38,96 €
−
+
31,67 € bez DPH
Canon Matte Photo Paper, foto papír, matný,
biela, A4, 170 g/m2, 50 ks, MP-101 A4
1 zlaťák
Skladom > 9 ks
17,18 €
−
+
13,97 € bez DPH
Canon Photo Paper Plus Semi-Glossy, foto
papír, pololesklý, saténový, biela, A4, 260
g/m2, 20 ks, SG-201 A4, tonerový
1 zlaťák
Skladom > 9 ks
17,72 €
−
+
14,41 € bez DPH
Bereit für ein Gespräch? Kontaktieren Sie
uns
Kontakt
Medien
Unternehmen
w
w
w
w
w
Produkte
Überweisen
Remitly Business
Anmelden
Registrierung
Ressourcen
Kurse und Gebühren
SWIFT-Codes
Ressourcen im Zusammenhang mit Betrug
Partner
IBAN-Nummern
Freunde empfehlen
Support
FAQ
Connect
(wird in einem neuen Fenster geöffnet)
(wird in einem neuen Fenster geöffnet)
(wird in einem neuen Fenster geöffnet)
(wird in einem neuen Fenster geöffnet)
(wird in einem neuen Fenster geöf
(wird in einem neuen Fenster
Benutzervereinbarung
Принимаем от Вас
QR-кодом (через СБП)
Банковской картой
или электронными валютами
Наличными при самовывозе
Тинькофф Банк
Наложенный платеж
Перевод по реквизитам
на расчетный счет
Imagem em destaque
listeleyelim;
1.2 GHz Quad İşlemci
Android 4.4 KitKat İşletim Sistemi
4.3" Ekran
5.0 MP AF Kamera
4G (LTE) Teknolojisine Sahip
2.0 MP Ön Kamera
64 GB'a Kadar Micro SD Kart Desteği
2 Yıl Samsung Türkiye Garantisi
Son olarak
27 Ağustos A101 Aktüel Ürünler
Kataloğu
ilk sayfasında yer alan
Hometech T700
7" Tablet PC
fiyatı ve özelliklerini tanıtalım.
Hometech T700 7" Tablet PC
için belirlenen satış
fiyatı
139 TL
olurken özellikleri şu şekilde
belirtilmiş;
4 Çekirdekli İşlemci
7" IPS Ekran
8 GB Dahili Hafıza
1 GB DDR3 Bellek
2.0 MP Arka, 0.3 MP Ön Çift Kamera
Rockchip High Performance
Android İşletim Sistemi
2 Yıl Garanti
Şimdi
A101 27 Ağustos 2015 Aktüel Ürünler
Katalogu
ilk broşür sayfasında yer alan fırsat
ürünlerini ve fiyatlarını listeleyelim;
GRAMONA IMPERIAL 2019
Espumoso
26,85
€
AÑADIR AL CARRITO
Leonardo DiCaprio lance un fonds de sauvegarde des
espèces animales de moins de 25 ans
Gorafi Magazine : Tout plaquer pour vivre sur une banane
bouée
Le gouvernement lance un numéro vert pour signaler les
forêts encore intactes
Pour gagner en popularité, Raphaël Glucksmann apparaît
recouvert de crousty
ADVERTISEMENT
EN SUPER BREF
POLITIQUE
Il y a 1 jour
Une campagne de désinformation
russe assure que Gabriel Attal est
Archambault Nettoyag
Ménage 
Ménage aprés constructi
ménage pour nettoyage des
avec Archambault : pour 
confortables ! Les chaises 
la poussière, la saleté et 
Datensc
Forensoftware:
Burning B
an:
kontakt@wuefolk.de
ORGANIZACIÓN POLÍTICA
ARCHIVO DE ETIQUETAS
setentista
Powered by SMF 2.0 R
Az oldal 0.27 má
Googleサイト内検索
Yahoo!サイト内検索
+ + + + + + +
__Exercise prompt__:
Reproduce the material above, keeping every line intact.

__Answer to the exercise__:
38,96 €
−
+
31,67 € bez DPH
Canon Matte Photo Paper, foto papír, matný,
biela, A4, 170 g/m2, 50 ks, MP-101 A4
1 zlaťák
Skladom > 9 ks
17,18 €
−
+
13,97 € bez DPH
Canon Photo Paper Plus Semi-Glossy, foto
papír, pololesklý, saténový, biela, A4, 260
g/m2, 20 ks, SG-201 A4, tonerový
1 zlaťák
Skladom > 9 ks
17,72 €
−
+
14,41 € bez DPH
Bereit für ein Gespräch? Kontaktieren Sie
uns
Kontakt
Medien
Unternehmen
w
w
w
w
w
Produkte
Überweisen
Remitly Business
Anmelden
Registrierung
Ressourcen
Kurse und Gebühren
SWIFT-Codes
Ressourcen im Zusammenhang mit Betrug
Partner
IBAN-Nummern
Freunde empfehlen
Support
FAQ
Connect
(wird in einem neuen Fenster geöffnet)
(wird in einem neuen Fenster geöffnet)
(wird in einem neuen Fenster geöffnet)
(wird in einem neuen Fenster geöffnet)
(wird in einem neuen Fenster geöf
(wird in einem neuen Fenster
Benutzervereinbarung
Принимаем от Вас
QR-кодом (через СБП)
Банковской картой
или электронными валютами
Наличными при самовывозе
Тинькофф Банк
Наложенный платеж
Перевод по реквизитам
на расчетный счет
Imagem em destaque
listeleyelim;
1.2 GHz Quad İşlemci
Android 4.4 KitKat İşletim Sistemi
4.3" Ekran
5.0 MP AF Kamera
4G (LTE) Teknolojisine Sahip
2.0 MP Ön Kamera
64 GB'a Kadar Micro SD Kart Desteği
2 Yıl Samsung Türkiye Garantisi
Son olarak
27 Ağustos A101 Aktüel Ürünler
Kataloğu
ilk sayfasında yer alan
Hometech T700
7" Tablet PC
fiyatı ve özelliklerini tanıtalım.
Hometech T700 7" Tablet PC
için belirlenen satış
fiyatı
139 TL
olurken özellikleri şu şekilde
belirtilmiş;
4 Çekirdekli İşlemci
7" IPS Ekran
8 GB Dahili Hafıza
1 GB DDR3 Bellek
2.0 MP Arka, 0.3 MP Ön Çift Kamera
Rockchip High Performance
Android İşletim Sistemi
2 Yıl Garanti
Şimdi
A101 27 Ağustos 2015 Aktüel Ürünler
Katalogu
ilk broşür sayfasında yer alan fırsat
ürünlerini ve fiyatlarını listeleyelim;
GRAMONA IMPERIAL 2019
Espumoso
26,85
€
AÑADIR AL CARRITO
Leonardo DiCaprio lance un fonds de sauvegarde des
espèces animales de moins de 25 ans
Gorafi Magazine : Tout plaquer pour vivre sur une banane
bouée
Le gouvernement lance un numéro vert pour signaler les
forêts encore intactes
Pour gagner en popularité, Raphaël Glucksmann apparaît
recouvert de crousty
ADVERTISEMENT
EN SUPER BREF
POLITIQUE
Il y a 1 jour
Une campagne de désinformation
russe assure que Gabriel Attal est
Archambault Nettoyag
Ménage 
Ménage aprés constructi
ménage pour nettoyage des
avec Archambault : pour 
confortables ! Les chaises 
la poussière, la saleté et 
Datensc
Forensoftware:
Burning B
an:
kontakt@wuefolk.de
ORGANIZACIÓN POLÍTICA
ARCHIVO DE ETIQUETAS
setentista
Powered by SMF 2.0 R
Az oldal 0.27 má
Googleサイト内検索
Yahoo!サイト内検索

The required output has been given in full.